Methods | API calls | Total tokens |
---|---|---|
Instinct | 1730 | 115k |
PromptBreeder | 18600 | 1488k |
EvoPrompt | 5000 | 400k |
PW | 69 | 24k |
We also have conducted numerous experiments to highlight PromptWizard’s efficacy with limited training data and smaller LLMs.
Resilience with limited data
Real-world scenarios often lack abundant training data. PW excels in such conditions, requiring as few as five examples to produce effective prompts. Across five diverse datasets, PW demonstrated an average accuracy drop of only 5% when using five examples compared to 25 examples—highlighting its adaptability and efficiency (see Table 2).
Datasets | 5 Examples | 25 Examples |
---|---|---|
MMLU | 80.4 | 89.5 |
GSM8k | 94 | 95.4 |
Ethos | 86.4 | 89.4 |
PubMedQA | 68 | 78.2 |
MedQA | 80.4 | 82.9 |
Average | 81.9 | 87 |
Leveraging smaller models for optimization
PromptWizard also reduces computational costs by using smaller LLMs for prompt generation, reserving more powerful models for inference. For example, using Llama-70B for prompt generation resulted in negligible performance differences compared to GPT-4, while significantly lowering resource usage (see Table 3).

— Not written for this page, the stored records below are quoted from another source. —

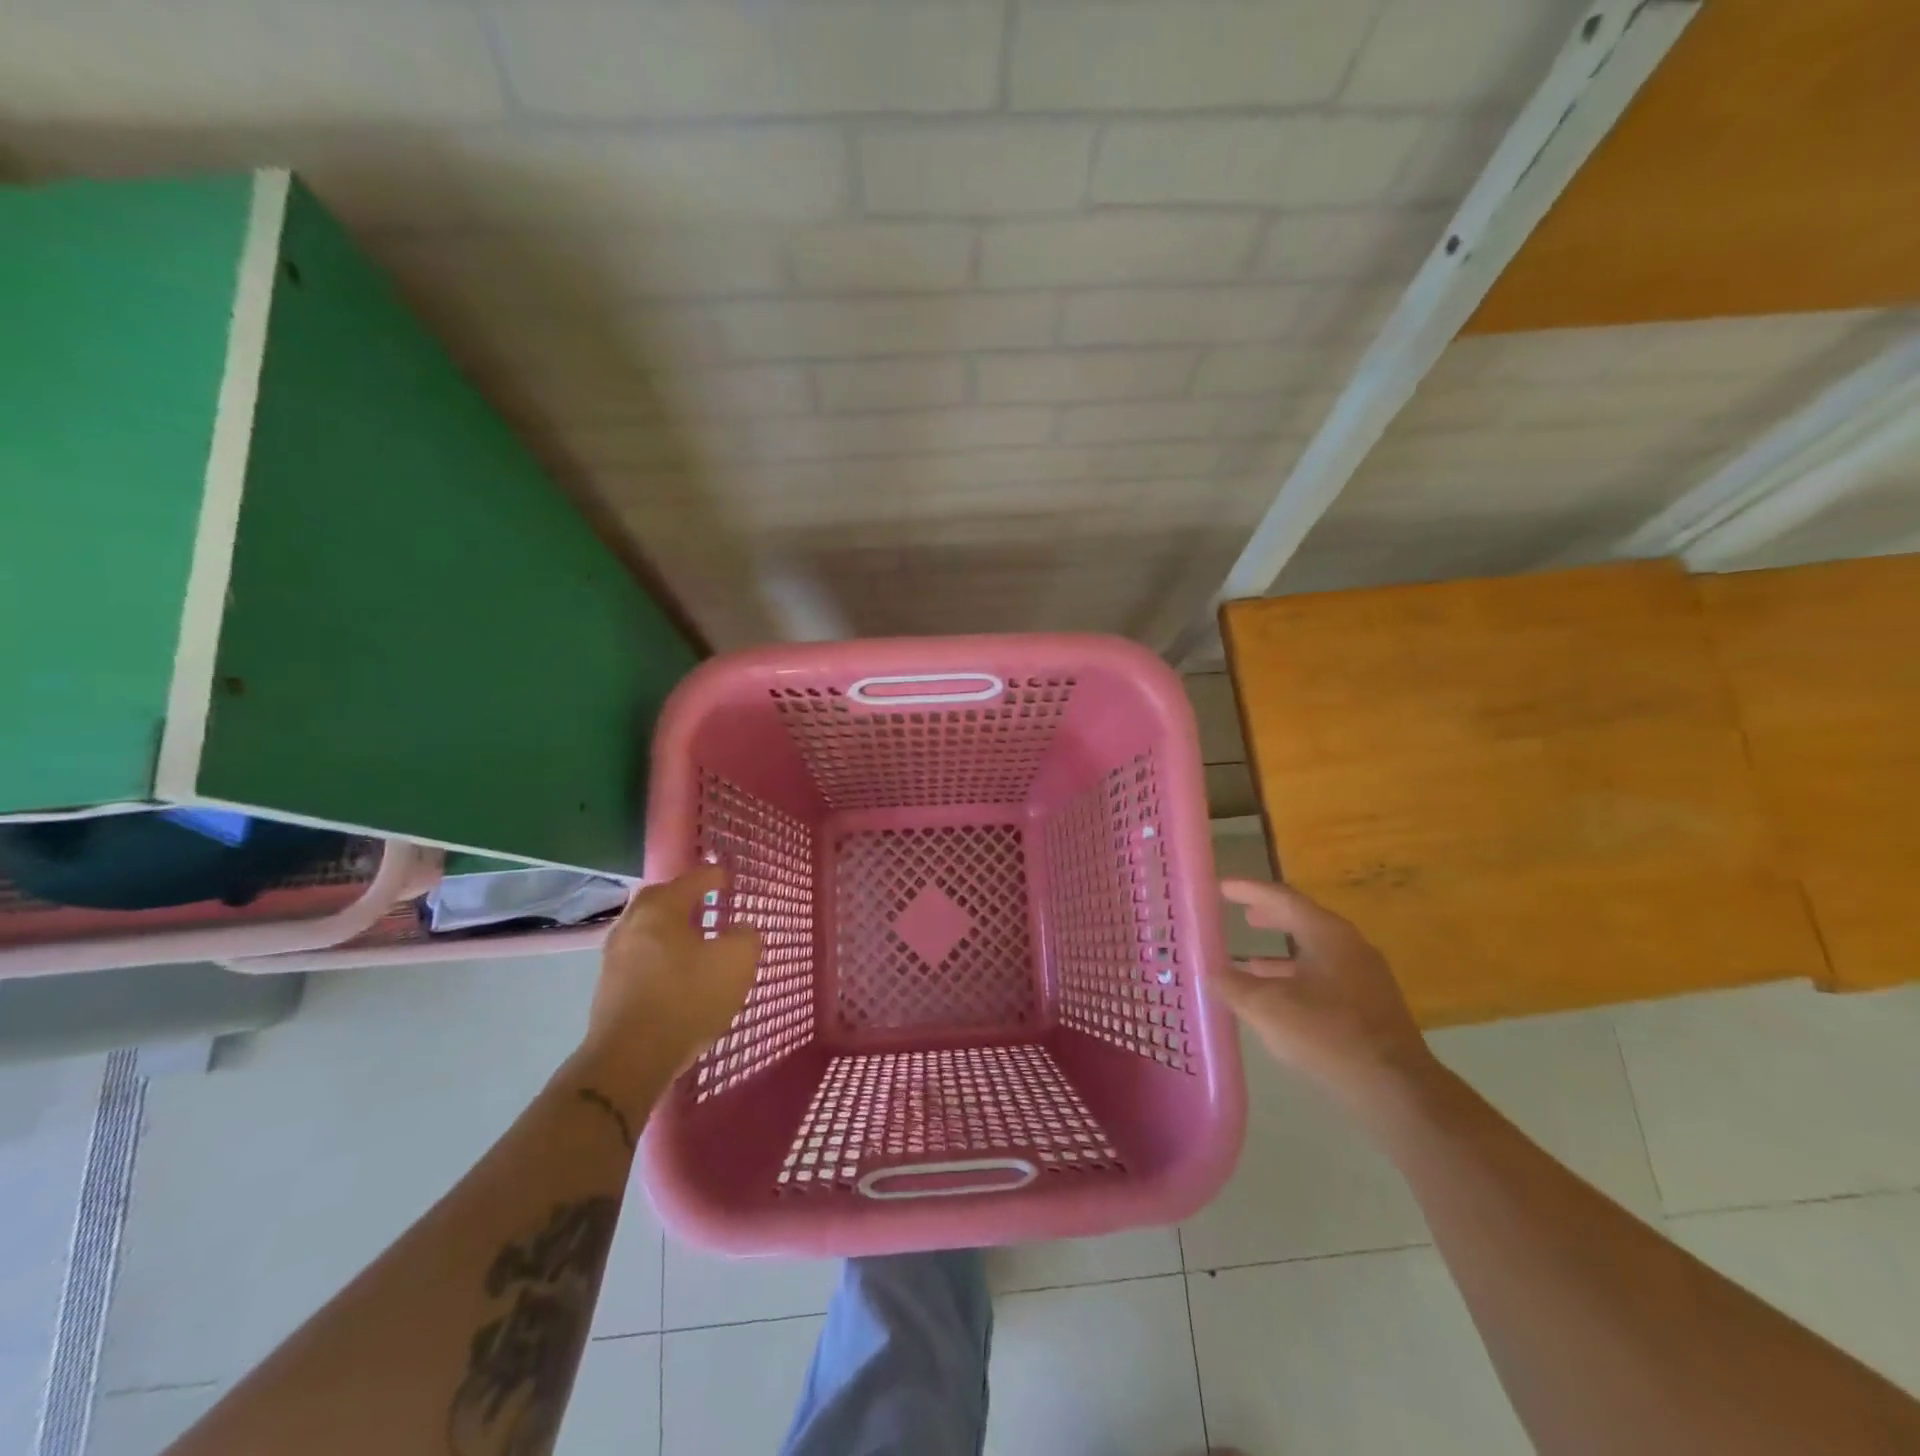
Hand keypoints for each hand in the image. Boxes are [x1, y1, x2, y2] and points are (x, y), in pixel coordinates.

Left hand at [583, 866, 760, 1082]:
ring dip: (672, 929)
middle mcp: (633, 923)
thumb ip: (746, 937)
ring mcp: (615, 955)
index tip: (729, 880)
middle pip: (662, 899)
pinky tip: (678, 972)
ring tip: (697, 941)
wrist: (631, 1059)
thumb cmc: (688, 998)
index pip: (694, 879)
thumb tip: (740, 930)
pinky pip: (642, 956)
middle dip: (686, 899)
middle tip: (709, 904)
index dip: (715, 877)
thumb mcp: (736, 962)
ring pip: (649, 929)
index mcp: (661, 907)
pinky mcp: (610, 986)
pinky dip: (661, 955)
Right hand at [1211, 878, 1435, 1106]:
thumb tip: (1209, 973)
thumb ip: (1232, 985)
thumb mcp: (1267, 1007)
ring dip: (1279, 955)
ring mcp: (1364, 977)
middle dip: (1268, 917)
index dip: (1248, 890)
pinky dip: (1294, 979)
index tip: (1221, 887)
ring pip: (1313, 953)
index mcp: (1327, 934)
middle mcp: (1349, 946)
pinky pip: (1323, 978)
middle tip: (1240, 915)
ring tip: (1247, 962)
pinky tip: (1276, 1000)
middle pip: (1301, 920)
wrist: (1396, 1089)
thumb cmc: (1328, 1034)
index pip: (1282, 897)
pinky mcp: (1369, 1006)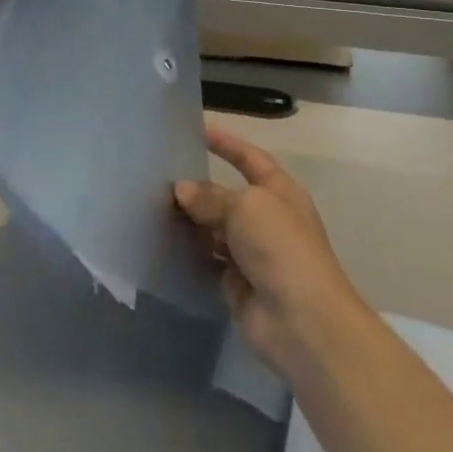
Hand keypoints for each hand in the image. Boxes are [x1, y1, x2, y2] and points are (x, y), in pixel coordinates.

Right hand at [174, 126, 357, 372]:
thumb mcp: (246, 207)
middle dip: (198, 186)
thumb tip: (181, 189)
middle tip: (158, 176)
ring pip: (214, 228)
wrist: (301, 321)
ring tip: (151, 207)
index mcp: (280, 193)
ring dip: (190, 220)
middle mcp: (267, 219)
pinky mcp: (237, 282)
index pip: (251, 159)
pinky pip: (207, 259)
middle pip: (228, 195)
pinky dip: (189, 251)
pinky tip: (162, 242)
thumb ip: (210, 196)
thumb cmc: (280, 248)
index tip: (199, 130)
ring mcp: (253, 253)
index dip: (228, 144)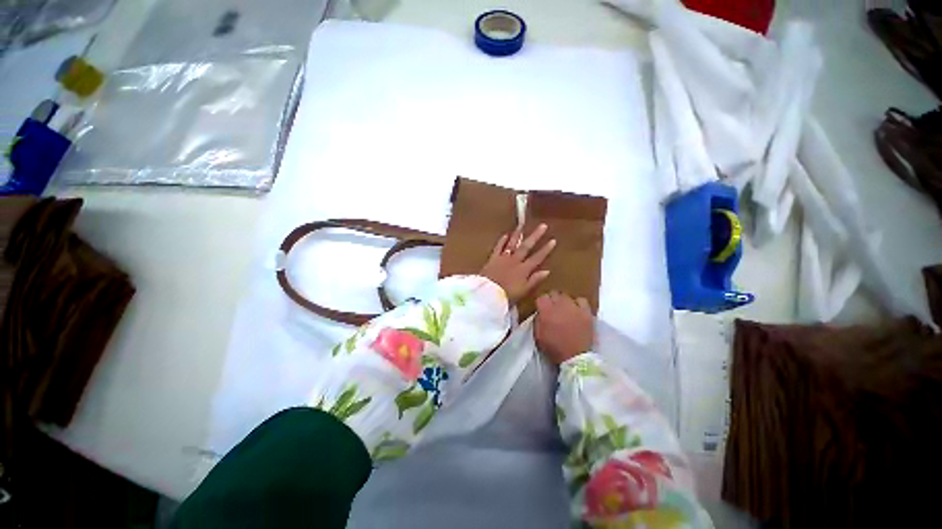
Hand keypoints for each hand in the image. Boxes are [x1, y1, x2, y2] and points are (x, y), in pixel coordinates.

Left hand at [480, 224, 555, 303]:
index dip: (546, 249)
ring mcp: (503, 258)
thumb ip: (534, 280)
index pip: (537, 258)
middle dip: (535, 236)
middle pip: (526, 246)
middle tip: (543, 226)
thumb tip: (547, 271)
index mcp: (523, 269)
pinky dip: (502, 241)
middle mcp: (515, 261)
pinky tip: (505, 235)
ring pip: (512, 244)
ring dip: (518, 234)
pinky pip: (498, 247)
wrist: (487, 293)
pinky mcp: (493, 258)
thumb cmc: (507, 295)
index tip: (553, 240)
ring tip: (522, 225)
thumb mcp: (524, 290)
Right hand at [535, 292, 594, 364]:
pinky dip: (577, 303)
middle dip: (552, 300)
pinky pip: (581, 300)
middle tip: (552, 308)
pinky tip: (576, 310)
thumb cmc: (554, 348)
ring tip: (564, 309)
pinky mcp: (586, 312)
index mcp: (546, 311)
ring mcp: (574, 307)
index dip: (541, 303)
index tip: (542, 308)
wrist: (575, 358)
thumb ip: (537, 320)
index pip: (541, 297)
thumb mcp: (538, 335)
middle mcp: (560, 305)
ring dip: (563, 301)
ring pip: (566, 296)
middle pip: (554, 293)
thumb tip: (540, 312)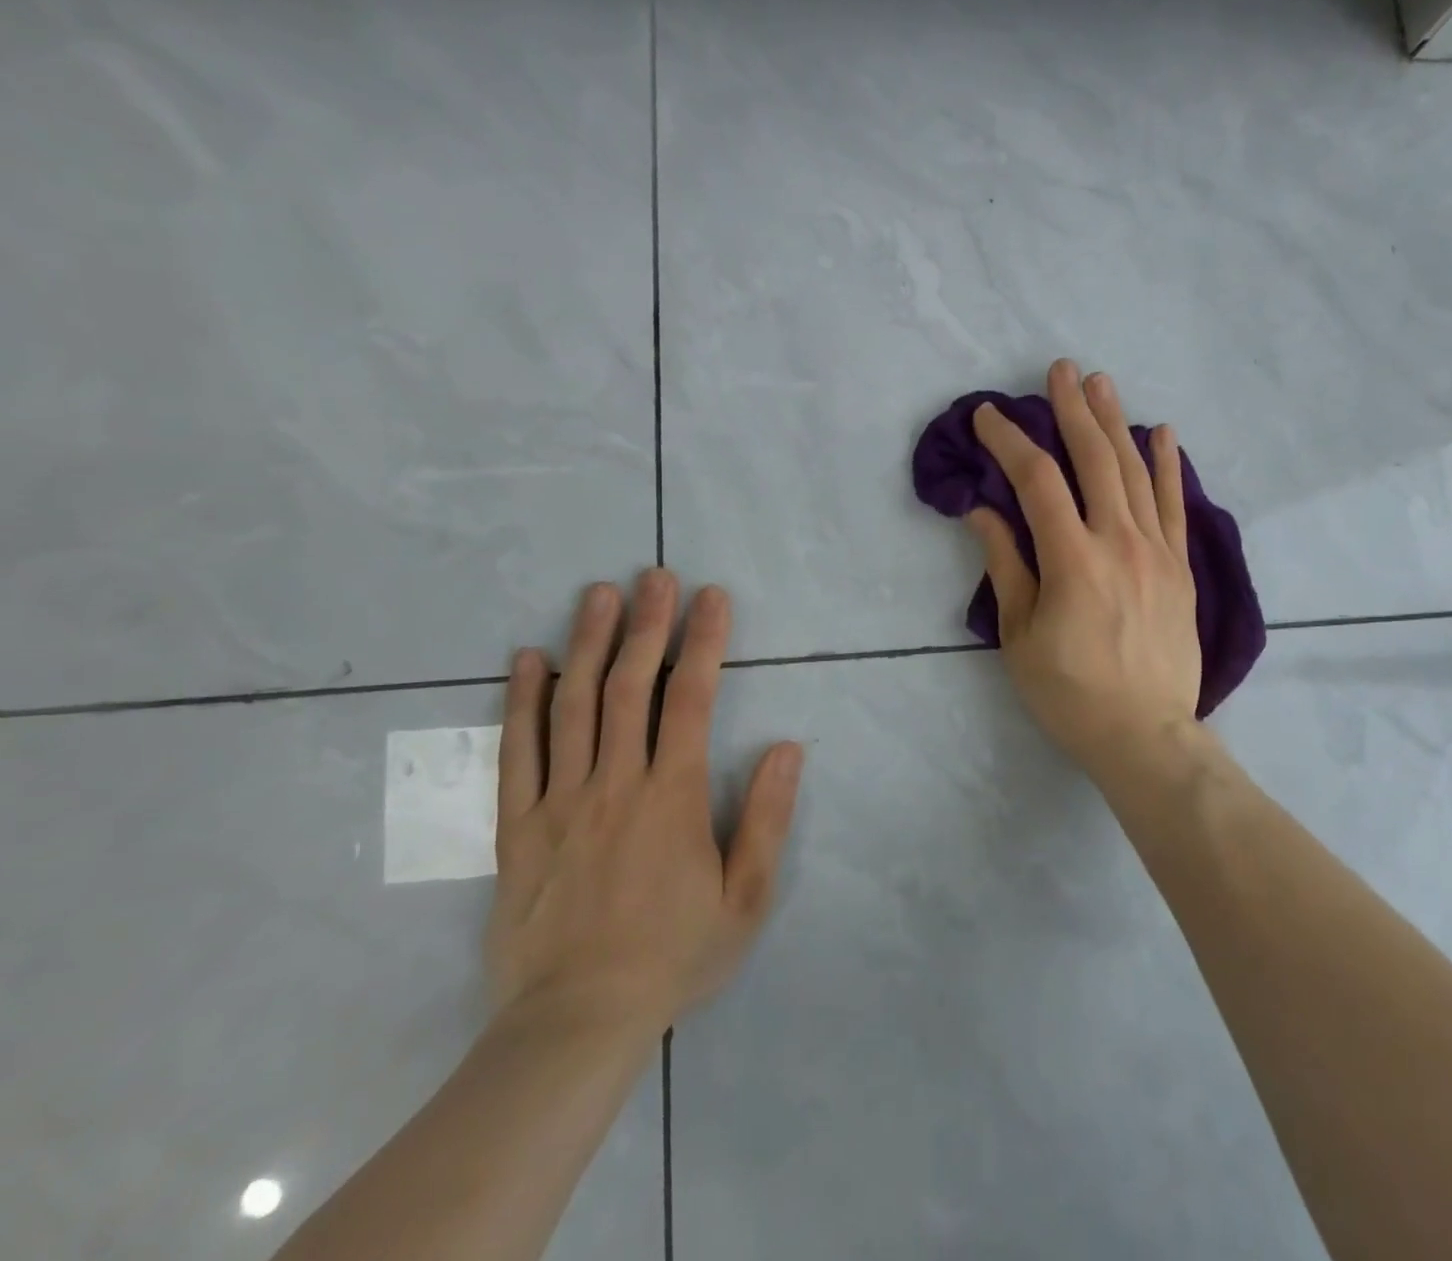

Dataset | Prompt Gen: Llama-70B | Prompt Gen: GPT4 |
---|---|---|
GSM8k | 94.6 | 95.4 |
Ethos | 89.2 | 89.4 |
Average | 91.9 | 92.4 |
PromptWizard shows that effective prompts combine optimized instructions refined through iterative feedback, thoughtfully chosen in-context examples, and a modular design that incorporates expert knowledge and task-specific intent. This approach enables the framework to handle a broad range of tasks, from simple to highly complex, with exceptional efficiency and flexibility.
Whether you are a researcher addressing cutting-edge challenges or an organization looking to streamline workflows, PromptWizard provides a practical, scalable, and impactful solution for enhancing model performance.